By Steven Hill, New York Times, August 30, 2017
Uber’s board has picked Dara Khosrowshahi, leader of the online travel company Expedia, to replace the embattled chief executive, Travis Kalanick. But the company’s troubles run deeper than Mr. Kalanick’s flubs and scandals, and new leadership alone won’t be able to right this distressed ship.
If Mr. Khosrowshahi is to succeed, he’ll have to do what his predecessor refused to do: confront the reality that Uber’s business model simply doesn’t work.
While Uber has become popular as a taxi company for the digital age, and has been valued at nearly $70 billion — more than Ford, G.M. or Tesla — the company has been losing money faster than any technology company ever. It lost nearly $3 billion in 2016 (plus another billion or two in China), and it has already lost over $1.3 billion in the first half of 2017.
The dirty little secret of Silicon Valley is that seven out of 10 venture-backed start-ups fail because they never become profitable. The company Mr. Khosrowshahi will take over is on track to becoming one of those failures.
That’s in part because Uber has never figured out how to offer taxi service at a lower price and still earn a profit. Consequently, it has become stuck in a trap, using its venture capital funding to subsidize at least 50 percent of every ride to cut fares and try to gain a monopoly position that can drive the competition out of business. As a result, the more customers use Uber, the greater into debt it goes.
Uber can subsidize rides for only so long. At some point, investors want a return on their money. They want to get to the stage where they can profit from the company’s I.P.O., or they turn off the spigot. Uber is standing at that precipice. More than anything, that’s what the recent revolt by Uber board members has been about. Uber’s initial investors and board members were willing to look the other way as scandal after scandal erupted because the business model seemed to be on track. But now some investors are publicly saying Uber is worth far less than $70 billion, and the Uber board is offering shares to new investors at a discount.
These are troubling signs. Every start-up must one day fulfill the market’s demand that it turn a profit, but Uber has never figured out how to do that. While ride sharing in some form will probably survive, it’s more likely that without some drastic changes, Uber won’t be around in three to five years.
Mr. Khosrowshahi must avoid the mistakes of his predecessor by accepting that “pivots” (Silicon Valley-speak for the desperate changes troubled companies make to reassure their venture capitalist funders) are not the answer. None of the pivots Mr. Kalanick tried — like on-demand delivery of food and packages through UberEats and UberRush, packing in more passengers via UberPool, and expansions into China, India and Russia — improved the bottom line.
Why? Because none introduced efficiencies or changed the basic underlying economics of the taxi industry, the way Amazon did with retail by getting rid of brick-and-mortar stores through online sales.
Confronted with this reality, a desperate Mr. Kalanick set his sights on deleting drivers and their wages from the expense sheet through the development of autonomous vehicles. But it is increasingly clear that this is another huge gamble that Uber cannot win, at least not in time to save itself. Most experts (including those previously bullish on self-driving technology, such as the editors of The Economist magazine) have recognized that autonomous vehicles are at least 20 years from fruition. We will continue to see various experiments, and autonomous service vehicles used in very limited settings, but Mr. Kalanick’s promise of a self-driving transportation grid dominated by Uber is pure science fiction.

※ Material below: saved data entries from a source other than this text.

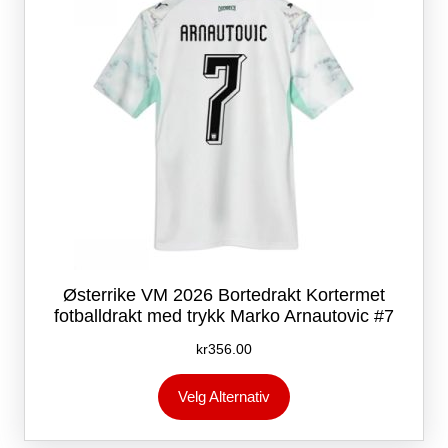
på
produktsiden
Østerrike VM 2026 Bortedrakt Kortermet
fotballdrakt med trykk Marko Arnautovic #7
kr
356.00
Dette
Velg Alternativ
produktet
har
flere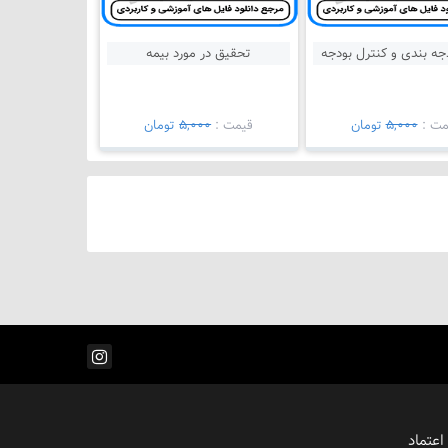
جه بندی و کنترل بودجه
تحقیق در مورد بیمه
مت :
5,000
تومان
قيمت :
5,000
تومان
اعتماد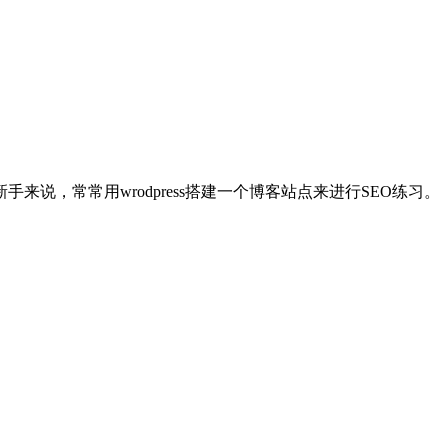
来说，常常用wrodpress搭建一个博客站点来进行SEO练习。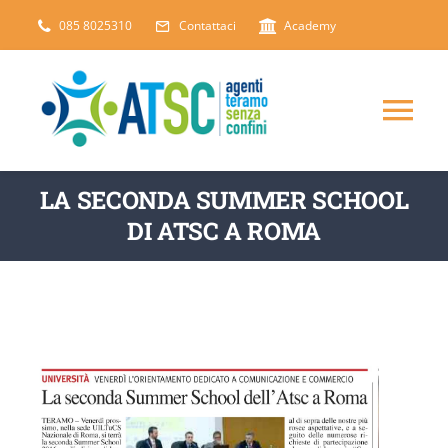
Salta
085 8025310
Contattaci
Academy
al
contenuto
Tog
Nav
CHI SIAMO
LA SECONDA SUMMER SCHOOL
DI ATSC A ROMA
DICONO DI NOI
SERVIZI
ARTICOLI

Uber’s only chance to survive at this point is to actually make its taxi business work. If he’s to have any chance of doing that, Mr. Khosrowshahi will need to make major changes.
First, he should parlay Uber’s popularity among its users into a significant increase in fares.

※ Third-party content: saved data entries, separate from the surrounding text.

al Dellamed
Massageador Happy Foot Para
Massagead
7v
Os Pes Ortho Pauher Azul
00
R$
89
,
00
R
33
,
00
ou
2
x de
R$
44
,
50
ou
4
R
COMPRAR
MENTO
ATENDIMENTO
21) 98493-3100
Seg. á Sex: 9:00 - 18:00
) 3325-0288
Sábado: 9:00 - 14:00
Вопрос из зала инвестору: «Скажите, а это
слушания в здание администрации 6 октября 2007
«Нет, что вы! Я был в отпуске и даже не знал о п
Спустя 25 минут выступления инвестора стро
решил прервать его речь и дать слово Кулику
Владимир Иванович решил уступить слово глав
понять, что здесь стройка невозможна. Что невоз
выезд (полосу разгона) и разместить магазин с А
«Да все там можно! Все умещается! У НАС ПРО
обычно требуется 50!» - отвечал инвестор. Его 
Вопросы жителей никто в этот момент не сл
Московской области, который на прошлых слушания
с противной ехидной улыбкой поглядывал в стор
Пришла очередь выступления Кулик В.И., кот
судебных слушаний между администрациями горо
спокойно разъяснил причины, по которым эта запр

Second, he should follow the recommendations of Eric H. Holder Jr., the former attorney general, to root out the company’s destructive “bro culture.”
Third, he should find a way to repair Uber’s poor relationship with its drivers, since the company will need them for a good while longer. One study found that only 4 percent of people who sign up to drive for Uber are still driving a year later. Uber burns through drivers as fast as it burns through its investors’ cash.
Fourth, Mr. Khosrowshahi should drop foolhardy futurist ideas like self-driving or self-flying vehicles (the latter was Mr. Kalanick’s latest brain storm) that have no chance of success in the near future and are a waste of resources and attention span.
Fifth, he should shut down Uber’s foreign operations everywhere except London, where it has had a degree of success.
Finally, he should head off the coming backlash over urban congestion by cooperating more with local officials to use the company’s tracking technology to reduce the horrible traffic (much of it caused by Uber and its competitor Lyft) that is plaguing cities. That would mean sharing driver data so cities can track traffic flows and create congestion zones like the ones in London and Stockholm.
If Mr. Khosrowshahi follows this blueprint, the company has a chance of surviving. If not, Uber will burn through its remaining estimated $6.6 billion in cash and go out of business in three to five years, and he’ll be its final chief executive.